I introduced my classmates to Wood at a public speaking course I took in the 11th grade, in 1982. I was enthralled by Michael and Harry Medved's
Golden Turkey Awards, which has come out a year or two earlier. I saw the movie after I had read the book, when it started making the rounds on Philly TV stations that my family could get with the arrival of cable, and it didn't disappoint. Surely this was the worst film ever made. So, when it came time to pick a topic for our final public speaking presentation, I picked, "The Worst Film Ever Made."
And I have to say, I killed. The usual stories that I knew from my limited knowledge of Wood and the movie made for great material. Just quoting from the film was enough to get everyone laughing. Wood's life and legacy were an A+ that day.
But I only got a B+. Why? Because I went over five minutes in my presentation. There was too much funny stuff to cram in and I didn't want to let any of it go. I loved whomping on
Plan 9 too much.
In time, I came to change my opinion, as I learned more about Wood, and as my notion of what constituted a "bad" or "worst" movie altered. The bulk of bad movies are simply boring-bad, too dull and inert to raise any response. The worst movies are those that commit the unpardonable sin of putting you to sleep. But
Plan 9 , like
Glen or Glenda and
Bride of the Monster before it, gets the pulse racing and the synapses firing.

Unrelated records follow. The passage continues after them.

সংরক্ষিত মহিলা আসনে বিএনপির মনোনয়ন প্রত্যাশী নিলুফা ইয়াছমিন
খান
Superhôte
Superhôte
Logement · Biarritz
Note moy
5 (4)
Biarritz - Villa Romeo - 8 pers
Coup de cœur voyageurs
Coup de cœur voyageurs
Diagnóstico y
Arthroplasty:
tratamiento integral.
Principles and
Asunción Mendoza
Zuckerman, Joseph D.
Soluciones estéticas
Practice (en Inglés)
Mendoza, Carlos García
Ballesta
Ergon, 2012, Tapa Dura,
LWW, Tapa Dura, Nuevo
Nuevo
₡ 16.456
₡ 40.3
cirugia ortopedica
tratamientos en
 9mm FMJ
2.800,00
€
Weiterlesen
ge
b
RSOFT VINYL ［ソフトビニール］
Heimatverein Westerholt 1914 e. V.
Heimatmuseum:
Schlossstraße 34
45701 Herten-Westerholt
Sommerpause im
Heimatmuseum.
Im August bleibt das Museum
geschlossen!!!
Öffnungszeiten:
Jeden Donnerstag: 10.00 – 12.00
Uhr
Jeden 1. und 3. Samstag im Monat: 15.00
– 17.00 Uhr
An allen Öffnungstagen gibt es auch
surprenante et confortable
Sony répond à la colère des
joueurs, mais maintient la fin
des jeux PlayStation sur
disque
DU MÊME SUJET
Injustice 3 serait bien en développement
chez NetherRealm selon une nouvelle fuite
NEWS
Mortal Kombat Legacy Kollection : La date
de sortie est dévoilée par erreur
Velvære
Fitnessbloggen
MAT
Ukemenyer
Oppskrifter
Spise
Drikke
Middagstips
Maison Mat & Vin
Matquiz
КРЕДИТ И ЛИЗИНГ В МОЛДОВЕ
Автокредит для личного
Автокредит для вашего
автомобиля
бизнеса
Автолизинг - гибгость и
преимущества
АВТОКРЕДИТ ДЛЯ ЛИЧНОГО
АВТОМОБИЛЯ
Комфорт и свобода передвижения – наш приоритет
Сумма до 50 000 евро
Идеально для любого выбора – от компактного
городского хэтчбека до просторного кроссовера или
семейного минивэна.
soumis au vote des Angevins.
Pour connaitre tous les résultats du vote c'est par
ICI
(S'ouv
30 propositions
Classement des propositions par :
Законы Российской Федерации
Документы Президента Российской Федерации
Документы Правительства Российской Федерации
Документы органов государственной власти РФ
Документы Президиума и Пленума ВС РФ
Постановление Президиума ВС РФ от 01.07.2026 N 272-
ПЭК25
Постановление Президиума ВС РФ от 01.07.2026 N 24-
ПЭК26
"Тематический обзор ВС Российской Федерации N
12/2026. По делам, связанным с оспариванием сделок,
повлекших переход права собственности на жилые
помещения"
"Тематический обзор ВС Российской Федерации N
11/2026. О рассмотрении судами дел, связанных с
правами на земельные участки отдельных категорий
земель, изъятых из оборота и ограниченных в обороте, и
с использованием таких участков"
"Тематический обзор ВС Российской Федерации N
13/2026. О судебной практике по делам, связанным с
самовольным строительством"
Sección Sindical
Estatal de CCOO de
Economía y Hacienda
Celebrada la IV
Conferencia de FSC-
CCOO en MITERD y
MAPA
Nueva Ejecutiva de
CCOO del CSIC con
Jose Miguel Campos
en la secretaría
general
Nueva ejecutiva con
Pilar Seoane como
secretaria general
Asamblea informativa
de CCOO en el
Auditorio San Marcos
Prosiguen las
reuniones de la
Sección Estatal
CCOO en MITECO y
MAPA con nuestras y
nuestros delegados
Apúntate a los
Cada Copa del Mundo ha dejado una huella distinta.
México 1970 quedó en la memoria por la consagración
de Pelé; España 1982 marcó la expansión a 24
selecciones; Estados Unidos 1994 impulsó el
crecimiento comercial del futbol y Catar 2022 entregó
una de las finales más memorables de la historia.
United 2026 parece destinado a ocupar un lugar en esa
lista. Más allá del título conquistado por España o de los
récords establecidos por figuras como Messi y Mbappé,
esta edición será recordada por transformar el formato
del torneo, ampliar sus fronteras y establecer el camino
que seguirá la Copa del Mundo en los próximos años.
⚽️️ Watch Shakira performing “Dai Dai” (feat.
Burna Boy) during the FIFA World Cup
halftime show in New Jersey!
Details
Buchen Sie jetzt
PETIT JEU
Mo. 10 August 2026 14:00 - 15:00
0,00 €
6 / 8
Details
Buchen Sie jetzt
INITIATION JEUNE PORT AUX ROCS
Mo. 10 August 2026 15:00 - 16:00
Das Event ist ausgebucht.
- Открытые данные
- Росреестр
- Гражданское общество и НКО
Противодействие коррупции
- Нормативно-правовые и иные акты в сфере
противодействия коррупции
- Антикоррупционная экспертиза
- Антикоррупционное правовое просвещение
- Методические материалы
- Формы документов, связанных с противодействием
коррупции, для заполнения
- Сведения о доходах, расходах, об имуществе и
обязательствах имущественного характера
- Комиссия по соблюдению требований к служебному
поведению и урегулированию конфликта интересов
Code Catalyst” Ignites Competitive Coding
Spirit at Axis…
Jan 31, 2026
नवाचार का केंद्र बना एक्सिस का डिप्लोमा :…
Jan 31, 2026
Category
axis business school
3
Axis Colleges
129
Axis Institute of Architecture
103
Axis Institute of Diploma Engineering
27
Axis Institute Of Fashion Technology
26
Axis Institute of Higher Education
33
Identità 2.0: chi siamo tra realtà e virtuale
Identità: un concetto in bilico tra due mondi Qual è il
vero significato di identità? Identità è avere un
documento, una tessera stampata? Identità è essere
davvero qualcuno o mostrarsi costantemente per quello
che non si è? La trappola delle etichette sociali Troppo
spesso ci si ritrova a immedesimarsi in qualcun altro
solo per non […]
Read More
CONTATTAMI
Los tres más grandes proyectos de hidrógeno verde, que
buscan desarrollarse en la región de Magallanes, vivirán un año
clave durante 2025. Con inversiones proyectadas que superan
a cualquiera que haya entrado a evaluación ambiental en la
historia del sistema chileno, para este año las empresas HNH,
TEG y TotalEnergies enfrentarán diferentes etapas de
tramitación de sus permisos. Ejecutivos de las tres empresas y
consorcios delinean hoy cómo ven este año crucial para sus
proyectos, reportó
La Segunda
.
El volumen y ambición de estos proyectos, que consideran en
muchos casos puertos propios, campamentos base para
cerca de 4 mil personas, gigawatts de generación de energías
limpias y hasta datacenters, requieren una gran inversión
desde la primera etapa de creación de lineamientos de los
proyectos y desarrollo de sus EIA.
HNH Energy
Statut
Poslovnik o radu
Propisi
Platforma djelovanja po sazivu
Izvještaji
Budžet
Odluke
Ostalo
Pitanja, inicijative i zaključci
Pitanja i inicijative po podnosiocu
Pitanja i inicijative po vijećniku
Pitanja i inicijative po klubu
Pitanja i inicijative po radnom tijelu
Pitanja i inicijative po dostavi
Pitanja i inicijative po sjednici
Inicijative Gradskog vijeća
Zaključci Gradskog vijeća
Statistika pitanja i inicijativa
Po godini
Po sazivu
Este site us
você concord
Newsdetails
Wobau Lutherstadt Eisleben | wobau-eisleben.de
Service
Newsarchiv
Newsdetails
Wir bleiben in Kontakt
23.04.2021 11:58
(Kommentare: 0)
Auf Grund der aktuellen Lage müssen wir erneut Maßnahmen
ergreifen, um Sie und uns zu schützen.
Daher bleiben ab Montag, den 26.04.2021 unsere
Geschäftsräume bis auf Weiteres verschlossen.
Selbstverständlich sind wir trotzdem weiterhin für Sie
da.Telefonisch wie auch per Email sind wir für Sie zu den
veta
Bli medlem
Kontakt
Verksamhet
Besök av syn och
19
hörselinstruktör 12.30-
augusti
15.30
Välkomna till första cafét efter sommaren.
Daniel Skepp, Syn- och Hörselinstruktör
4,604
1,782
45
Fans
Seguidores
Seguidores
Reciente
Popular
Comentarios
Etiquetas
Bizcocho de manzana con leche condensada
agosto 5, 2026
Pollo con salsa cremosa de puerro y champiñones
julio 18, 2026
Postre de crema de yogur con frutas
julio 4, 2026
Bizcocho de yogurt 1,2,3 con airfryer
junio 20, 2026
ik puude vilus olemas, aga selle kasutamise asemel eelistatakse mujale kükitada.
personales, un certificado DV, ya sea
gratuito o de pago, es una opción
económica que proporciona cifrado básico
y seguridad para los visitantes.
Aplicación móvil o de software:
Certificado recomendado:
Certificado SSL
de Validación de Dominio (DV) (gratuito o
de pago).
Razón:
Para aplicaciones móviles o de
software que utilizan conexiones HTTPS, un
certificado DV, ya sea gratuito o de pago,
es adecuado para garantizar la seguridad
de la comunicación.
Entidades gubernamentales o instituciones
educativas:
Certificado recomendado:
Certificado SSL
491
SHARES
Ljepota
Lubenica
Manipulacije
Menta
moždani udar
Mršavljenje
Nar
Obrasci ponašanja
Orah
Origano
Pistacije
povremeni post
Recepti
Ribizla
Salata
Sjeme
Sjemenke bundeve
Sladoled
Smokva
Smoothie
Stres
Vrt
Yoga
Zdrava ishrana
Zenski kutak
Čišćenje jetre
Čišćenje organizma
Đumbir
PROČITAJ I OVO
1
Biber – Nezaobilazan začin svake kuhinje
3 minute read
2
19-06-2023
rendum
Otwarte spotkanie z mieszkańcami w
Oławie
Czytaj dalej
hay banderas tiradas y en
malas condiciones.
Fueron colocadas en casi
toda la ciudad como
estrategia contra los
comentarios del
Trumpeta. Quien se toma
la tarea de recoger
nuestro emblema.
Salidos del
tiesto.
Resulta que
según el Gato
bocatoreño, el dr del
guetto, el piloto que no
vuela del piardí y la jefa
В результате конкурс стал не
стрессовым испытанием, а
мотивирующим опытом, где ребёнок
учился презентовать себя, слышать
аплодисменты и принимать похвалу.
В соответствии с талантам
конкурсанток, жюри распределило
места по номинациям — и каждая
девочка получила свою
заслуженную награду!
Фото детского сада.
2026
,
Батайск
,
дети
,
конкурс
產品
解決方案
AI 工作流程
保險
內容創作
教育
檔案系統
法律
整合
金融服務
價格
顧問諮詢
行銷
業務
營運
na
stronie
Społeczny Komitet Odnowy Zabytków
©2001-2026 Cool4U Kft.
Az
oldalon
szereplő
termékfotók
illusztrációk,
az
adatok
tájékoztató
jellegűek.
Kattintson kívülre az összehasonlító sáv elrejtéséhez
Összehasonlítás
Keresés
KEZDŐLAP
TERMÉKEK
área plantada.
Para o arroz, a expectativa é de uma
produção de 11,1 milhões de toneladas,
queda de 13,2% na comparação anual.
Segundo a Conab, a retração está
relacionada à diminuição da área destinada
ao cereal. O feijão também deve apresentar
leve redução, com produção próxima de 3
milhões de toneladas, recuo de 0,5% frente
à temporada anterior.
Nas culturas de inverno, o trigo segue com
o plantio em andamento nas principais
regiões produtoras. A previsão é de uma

You feel the guiding hand, however shaky and unsteady. It's utterly unique and eccentric; there's nothing cookie-cutter about it. Its belief in itself is inspiring.
To paraphrase the great Eros, with my ancient, juvenile mind I developed explosives too fast for my mind to conceive of what I was doing. I was a callow teenager, passing on the received wisdom of my ignorant elders. A half-century later,
Plan 9 from Outer Space endures as some kind of monument, one that wobbles but never falls down.